[Stored entries]
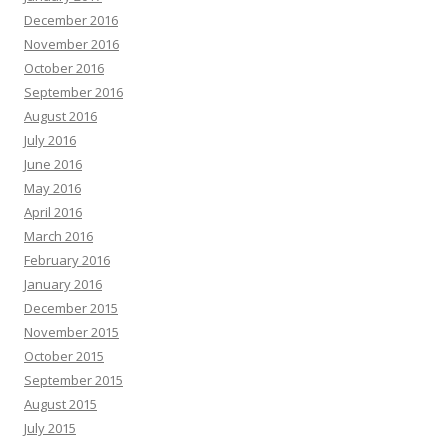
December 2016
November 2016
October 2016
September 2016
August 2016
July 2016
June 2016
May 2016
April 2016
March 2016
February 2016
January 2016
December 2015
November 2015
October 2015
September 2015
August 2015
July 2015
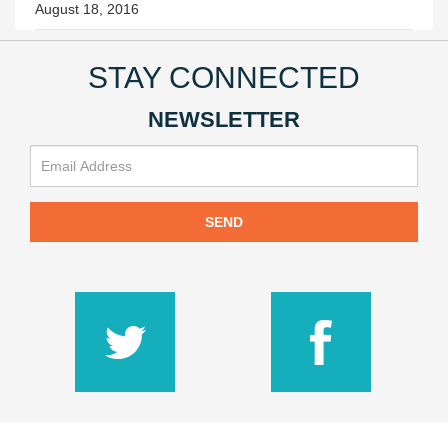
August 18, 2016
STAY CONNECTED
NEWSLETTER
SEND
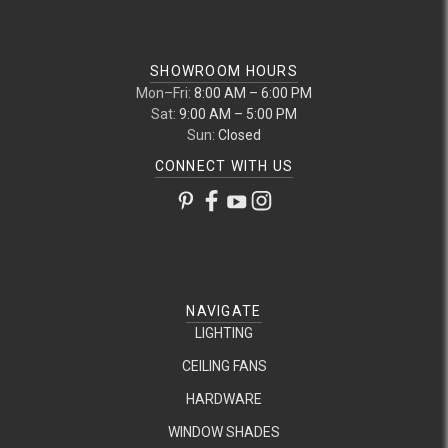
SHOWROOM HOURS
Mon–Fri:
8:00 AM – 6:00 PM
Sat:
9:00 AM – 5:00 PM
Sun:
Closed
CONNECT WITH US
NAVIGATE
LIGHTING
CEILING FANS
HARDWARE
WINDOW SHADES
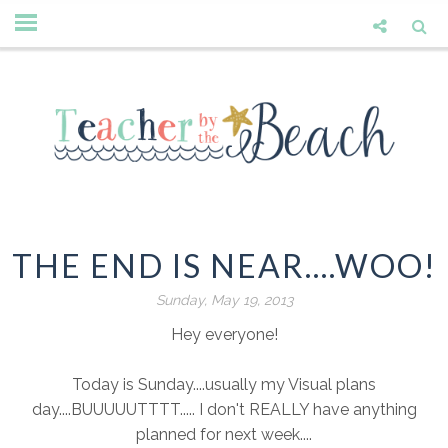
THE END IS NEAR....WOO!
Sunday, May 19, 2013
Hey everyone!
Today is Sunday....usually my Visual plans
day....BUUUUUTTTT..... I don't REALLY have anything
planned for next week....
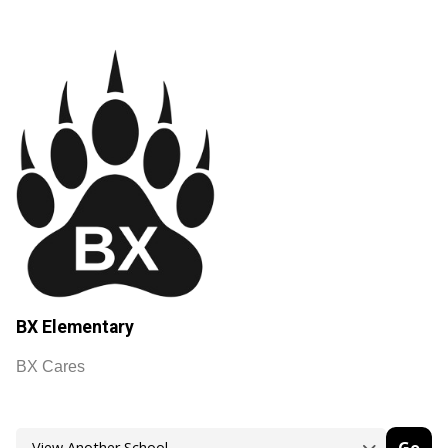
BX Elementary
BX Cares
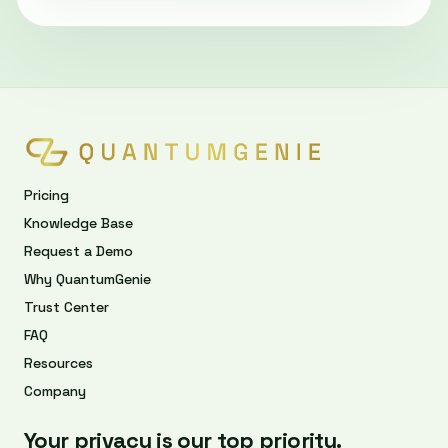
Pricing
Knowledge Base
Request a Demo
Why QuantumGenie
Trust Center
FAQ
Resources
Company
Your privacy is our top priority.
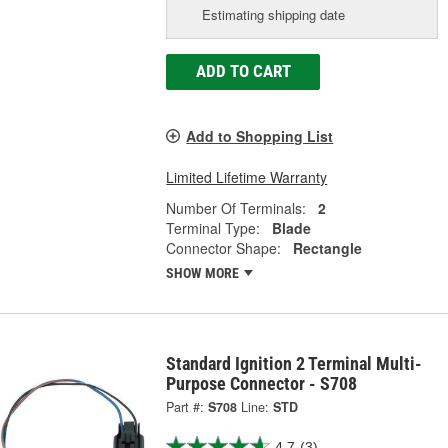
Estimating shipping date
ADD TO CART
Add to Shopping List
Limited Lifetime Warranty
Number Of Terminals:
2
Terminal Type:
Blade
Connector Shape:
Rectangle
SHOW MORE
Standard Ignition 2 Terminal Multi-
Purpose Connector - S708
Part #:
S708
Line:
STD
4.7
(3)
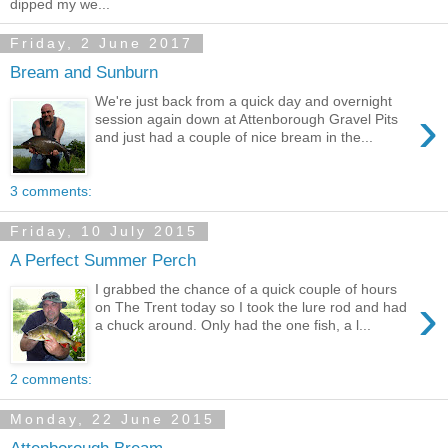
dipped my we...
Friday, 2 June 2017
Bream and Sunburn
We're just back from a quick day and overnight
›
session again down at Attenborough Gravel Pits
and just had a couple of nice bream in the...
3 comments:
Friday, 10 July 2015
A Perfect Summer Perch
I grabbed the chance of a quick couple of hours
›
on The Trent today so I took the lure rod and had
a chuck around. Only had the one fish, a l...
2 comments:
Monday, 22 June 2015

_WHAT TO WORK ON_: Reproduce the listing above with "Add to Shopping List" swapped for "Add to Wish List", keeping every other line unchanged and leaving out the pictures.

_ANSWER SECTION_:
December 2016
November 2016
October 2016
September 2016
August 2016
July 2016
June 2016
May 2016
April 2016
March 2016
February 2016
January 2016
December 2015
November 2015
October 2015
September 2015
August 2015
July 2015
August 18, 2016
STAY CONNECTED
NEWSLETTER
SEND
SHOWROOM HOURS
Mon–Fri:
8:00 AM – 6:00 PM
Sat:
9:00 AM – 5:00 PM
Sun:
Closed
CONNECT WITH US
NAVIGATE
LIGHTING
CEILING FANS
HARDWARE
WINDOW SHADES
THE END IS NEAR....WOO!
Sunday, May 19, 2013
Hey everyone!
Today is Sunday....usually my Visual plans
day....BUUUUUTTTT..... I don't REALLY have anything
planned for next week....
BX Elementary
BX Cares
Pricing
Knowledge Base
Request a Demo
Why QuantumGenie
Trust Center
FAQ
Resources
Company
Your privacy is our top priority.
Estimating shipping date
ADD TO CART
Add to Wish List
Limited Lifetime Warranty
Number Of Terminals:
2
Terminal Type:
Blade
Connector Shape:
Rectangle
SHOW MORE
Standard Ignition 2 Terminal Multi-
Purpose Connector - S708
Part #:
S708
Line:
STD
4.7
(3)
dipped my we...
Friday, 2 June 2017
Bream and Sunburn
We're just back from a quick day and overnight
›
session again down at Attenborough Gravel Pits
and just had a couple of nice bream in the...
3 comments:
Friday, 10 July 2015
A Perfect Summer Perch
I grabbed the chance of a quick couple of hours
›
on The Trent today so I took the lure rod and had
a chuck around. Only had the one fish, a l...
2 comments:
Monday, 22 June 2015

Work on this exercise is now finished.